The term "Applied Mathematics" encompasses many different areas of mathematical research, and may be defined in numerous ways. Loosely speaking, it covers the intersection between mathematics and other scientific fields, such as physics, computer science, biology, engineering etc. with the driving motivation being a particular application or physical setting which researchers seek to understand more thoroughly. There is also often a distinction drawn between mathematics as it applies to problems with an underlying continuous structure (e.g. fluids) and problems with an underlying discrete structure (e.g. communication networks). The former typically draws more on techniques of analysis while the latter draws more on algebra. Nevertheless in either case is often found that understanding the mathematics behind one application leads to understanding of an entire class of mathematically similar, yet seemingly disparate physical settings.
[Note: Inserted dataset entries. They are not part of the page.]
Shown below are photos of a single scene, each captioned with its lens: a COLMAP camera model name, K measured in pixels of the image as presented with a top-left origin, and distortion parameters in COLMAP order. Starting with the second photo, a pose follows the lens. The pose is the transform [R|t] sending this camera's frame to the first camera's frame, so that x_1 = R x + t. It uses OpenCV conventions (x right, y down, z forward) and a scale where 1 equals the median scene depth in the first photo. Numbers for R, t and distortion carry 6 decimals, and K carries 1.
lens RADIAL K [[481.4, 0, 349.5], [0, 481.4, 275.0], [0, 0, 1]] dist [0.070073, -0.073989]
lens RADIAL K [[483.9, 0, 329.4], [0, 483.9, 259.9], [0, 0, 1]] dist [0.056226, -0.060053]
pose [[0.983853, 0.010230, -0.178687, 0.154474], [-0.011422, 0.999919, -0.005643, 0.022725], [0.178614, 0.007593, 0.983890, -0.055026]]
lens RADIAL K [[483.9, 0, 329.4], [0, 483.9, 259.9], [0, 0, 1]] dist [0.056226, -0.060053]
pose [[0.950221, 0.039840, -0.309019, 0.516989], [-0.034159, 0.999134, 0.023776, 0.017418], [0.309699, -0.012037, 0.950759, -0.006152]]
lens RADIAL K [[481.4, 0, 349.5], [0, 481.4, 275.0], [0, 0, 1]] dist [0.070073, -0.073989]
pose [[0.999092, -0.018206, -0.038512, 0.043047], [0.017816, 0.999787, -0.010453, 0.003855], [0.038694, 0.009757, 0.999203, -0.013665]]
My focus lies in continuous applications and to study such problems there are typically two key elements:

1) Modelling

The construction of a mathematical framework (equations) which approximate (rarely can we be exact) the application of interest. In many cases modelling is based on underlying physical conservation laws (conservation of mass, conservation of momentum etc.). However in general these in turn lead to very complicated systems of equations which can only be solved in very limited cases. It is therefore necessary to develop the models further, through techniques such as re-scaling and non-dimensionalization, and based on the particular setting at hand, decide which effects are "important" and which can be neglected. This depends not only on the effects themselves but the context in which they are being studied.

2) Analysis

Once a model is derived the next step is to explore its implications about the system's behaviour and where its limits of validity lie. Depending upon the complexity of the model, a mix of analytic and numerical (computer based) techniques may be used to accomplish this.
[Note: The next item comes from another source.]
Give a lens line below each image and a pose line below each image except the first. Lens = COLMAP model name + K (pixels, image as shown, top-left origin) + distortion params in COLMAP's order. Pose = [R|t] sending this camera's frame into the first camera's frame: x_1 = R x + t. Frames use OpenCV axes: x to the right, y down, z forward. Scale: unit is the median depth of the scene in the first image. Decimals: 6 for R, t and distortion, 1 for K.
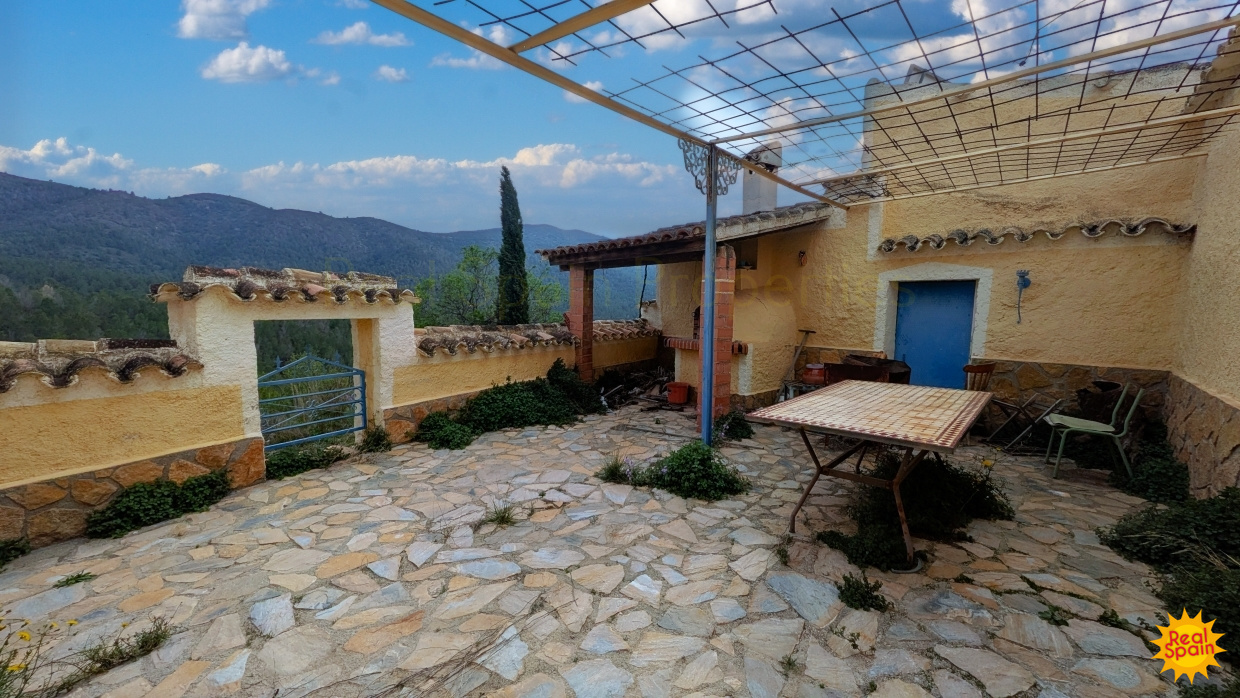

Typical analytic approaches include perturbation theory, asymptotic methods and dimensional analysis. A good survey can be found in MATH 4708/5408, Asymptotic Methods of Applied Mathematics. This course is appropriate, if not essential, for graduate and upper year undergraduate students who are looking to pursue further studies in applied mathematical fields. It is also open, accessible and potentially very useful to students from other disciplines in Science and Engineering with appropriate mathematical background. In general the key pre-requisites include an introductory course in ODEs (e.g. MATH 2454/2404) and Complex Analysis (e.g. MATH 3057/3007). This course is generally offered every other year, in alternation with MATH 5806 (see below).

Use of computational methodologies is another important tool which can be used to simulate and understand solutions of mathematical models. There are numerous techniques to choose from depending on the nature of the equations in the model and the physical domain in which they are to be studied. Interested students are directed to (at the undergraduate level) MATH 3806, MATH 4806 and (at the graduate level) MATH 5806.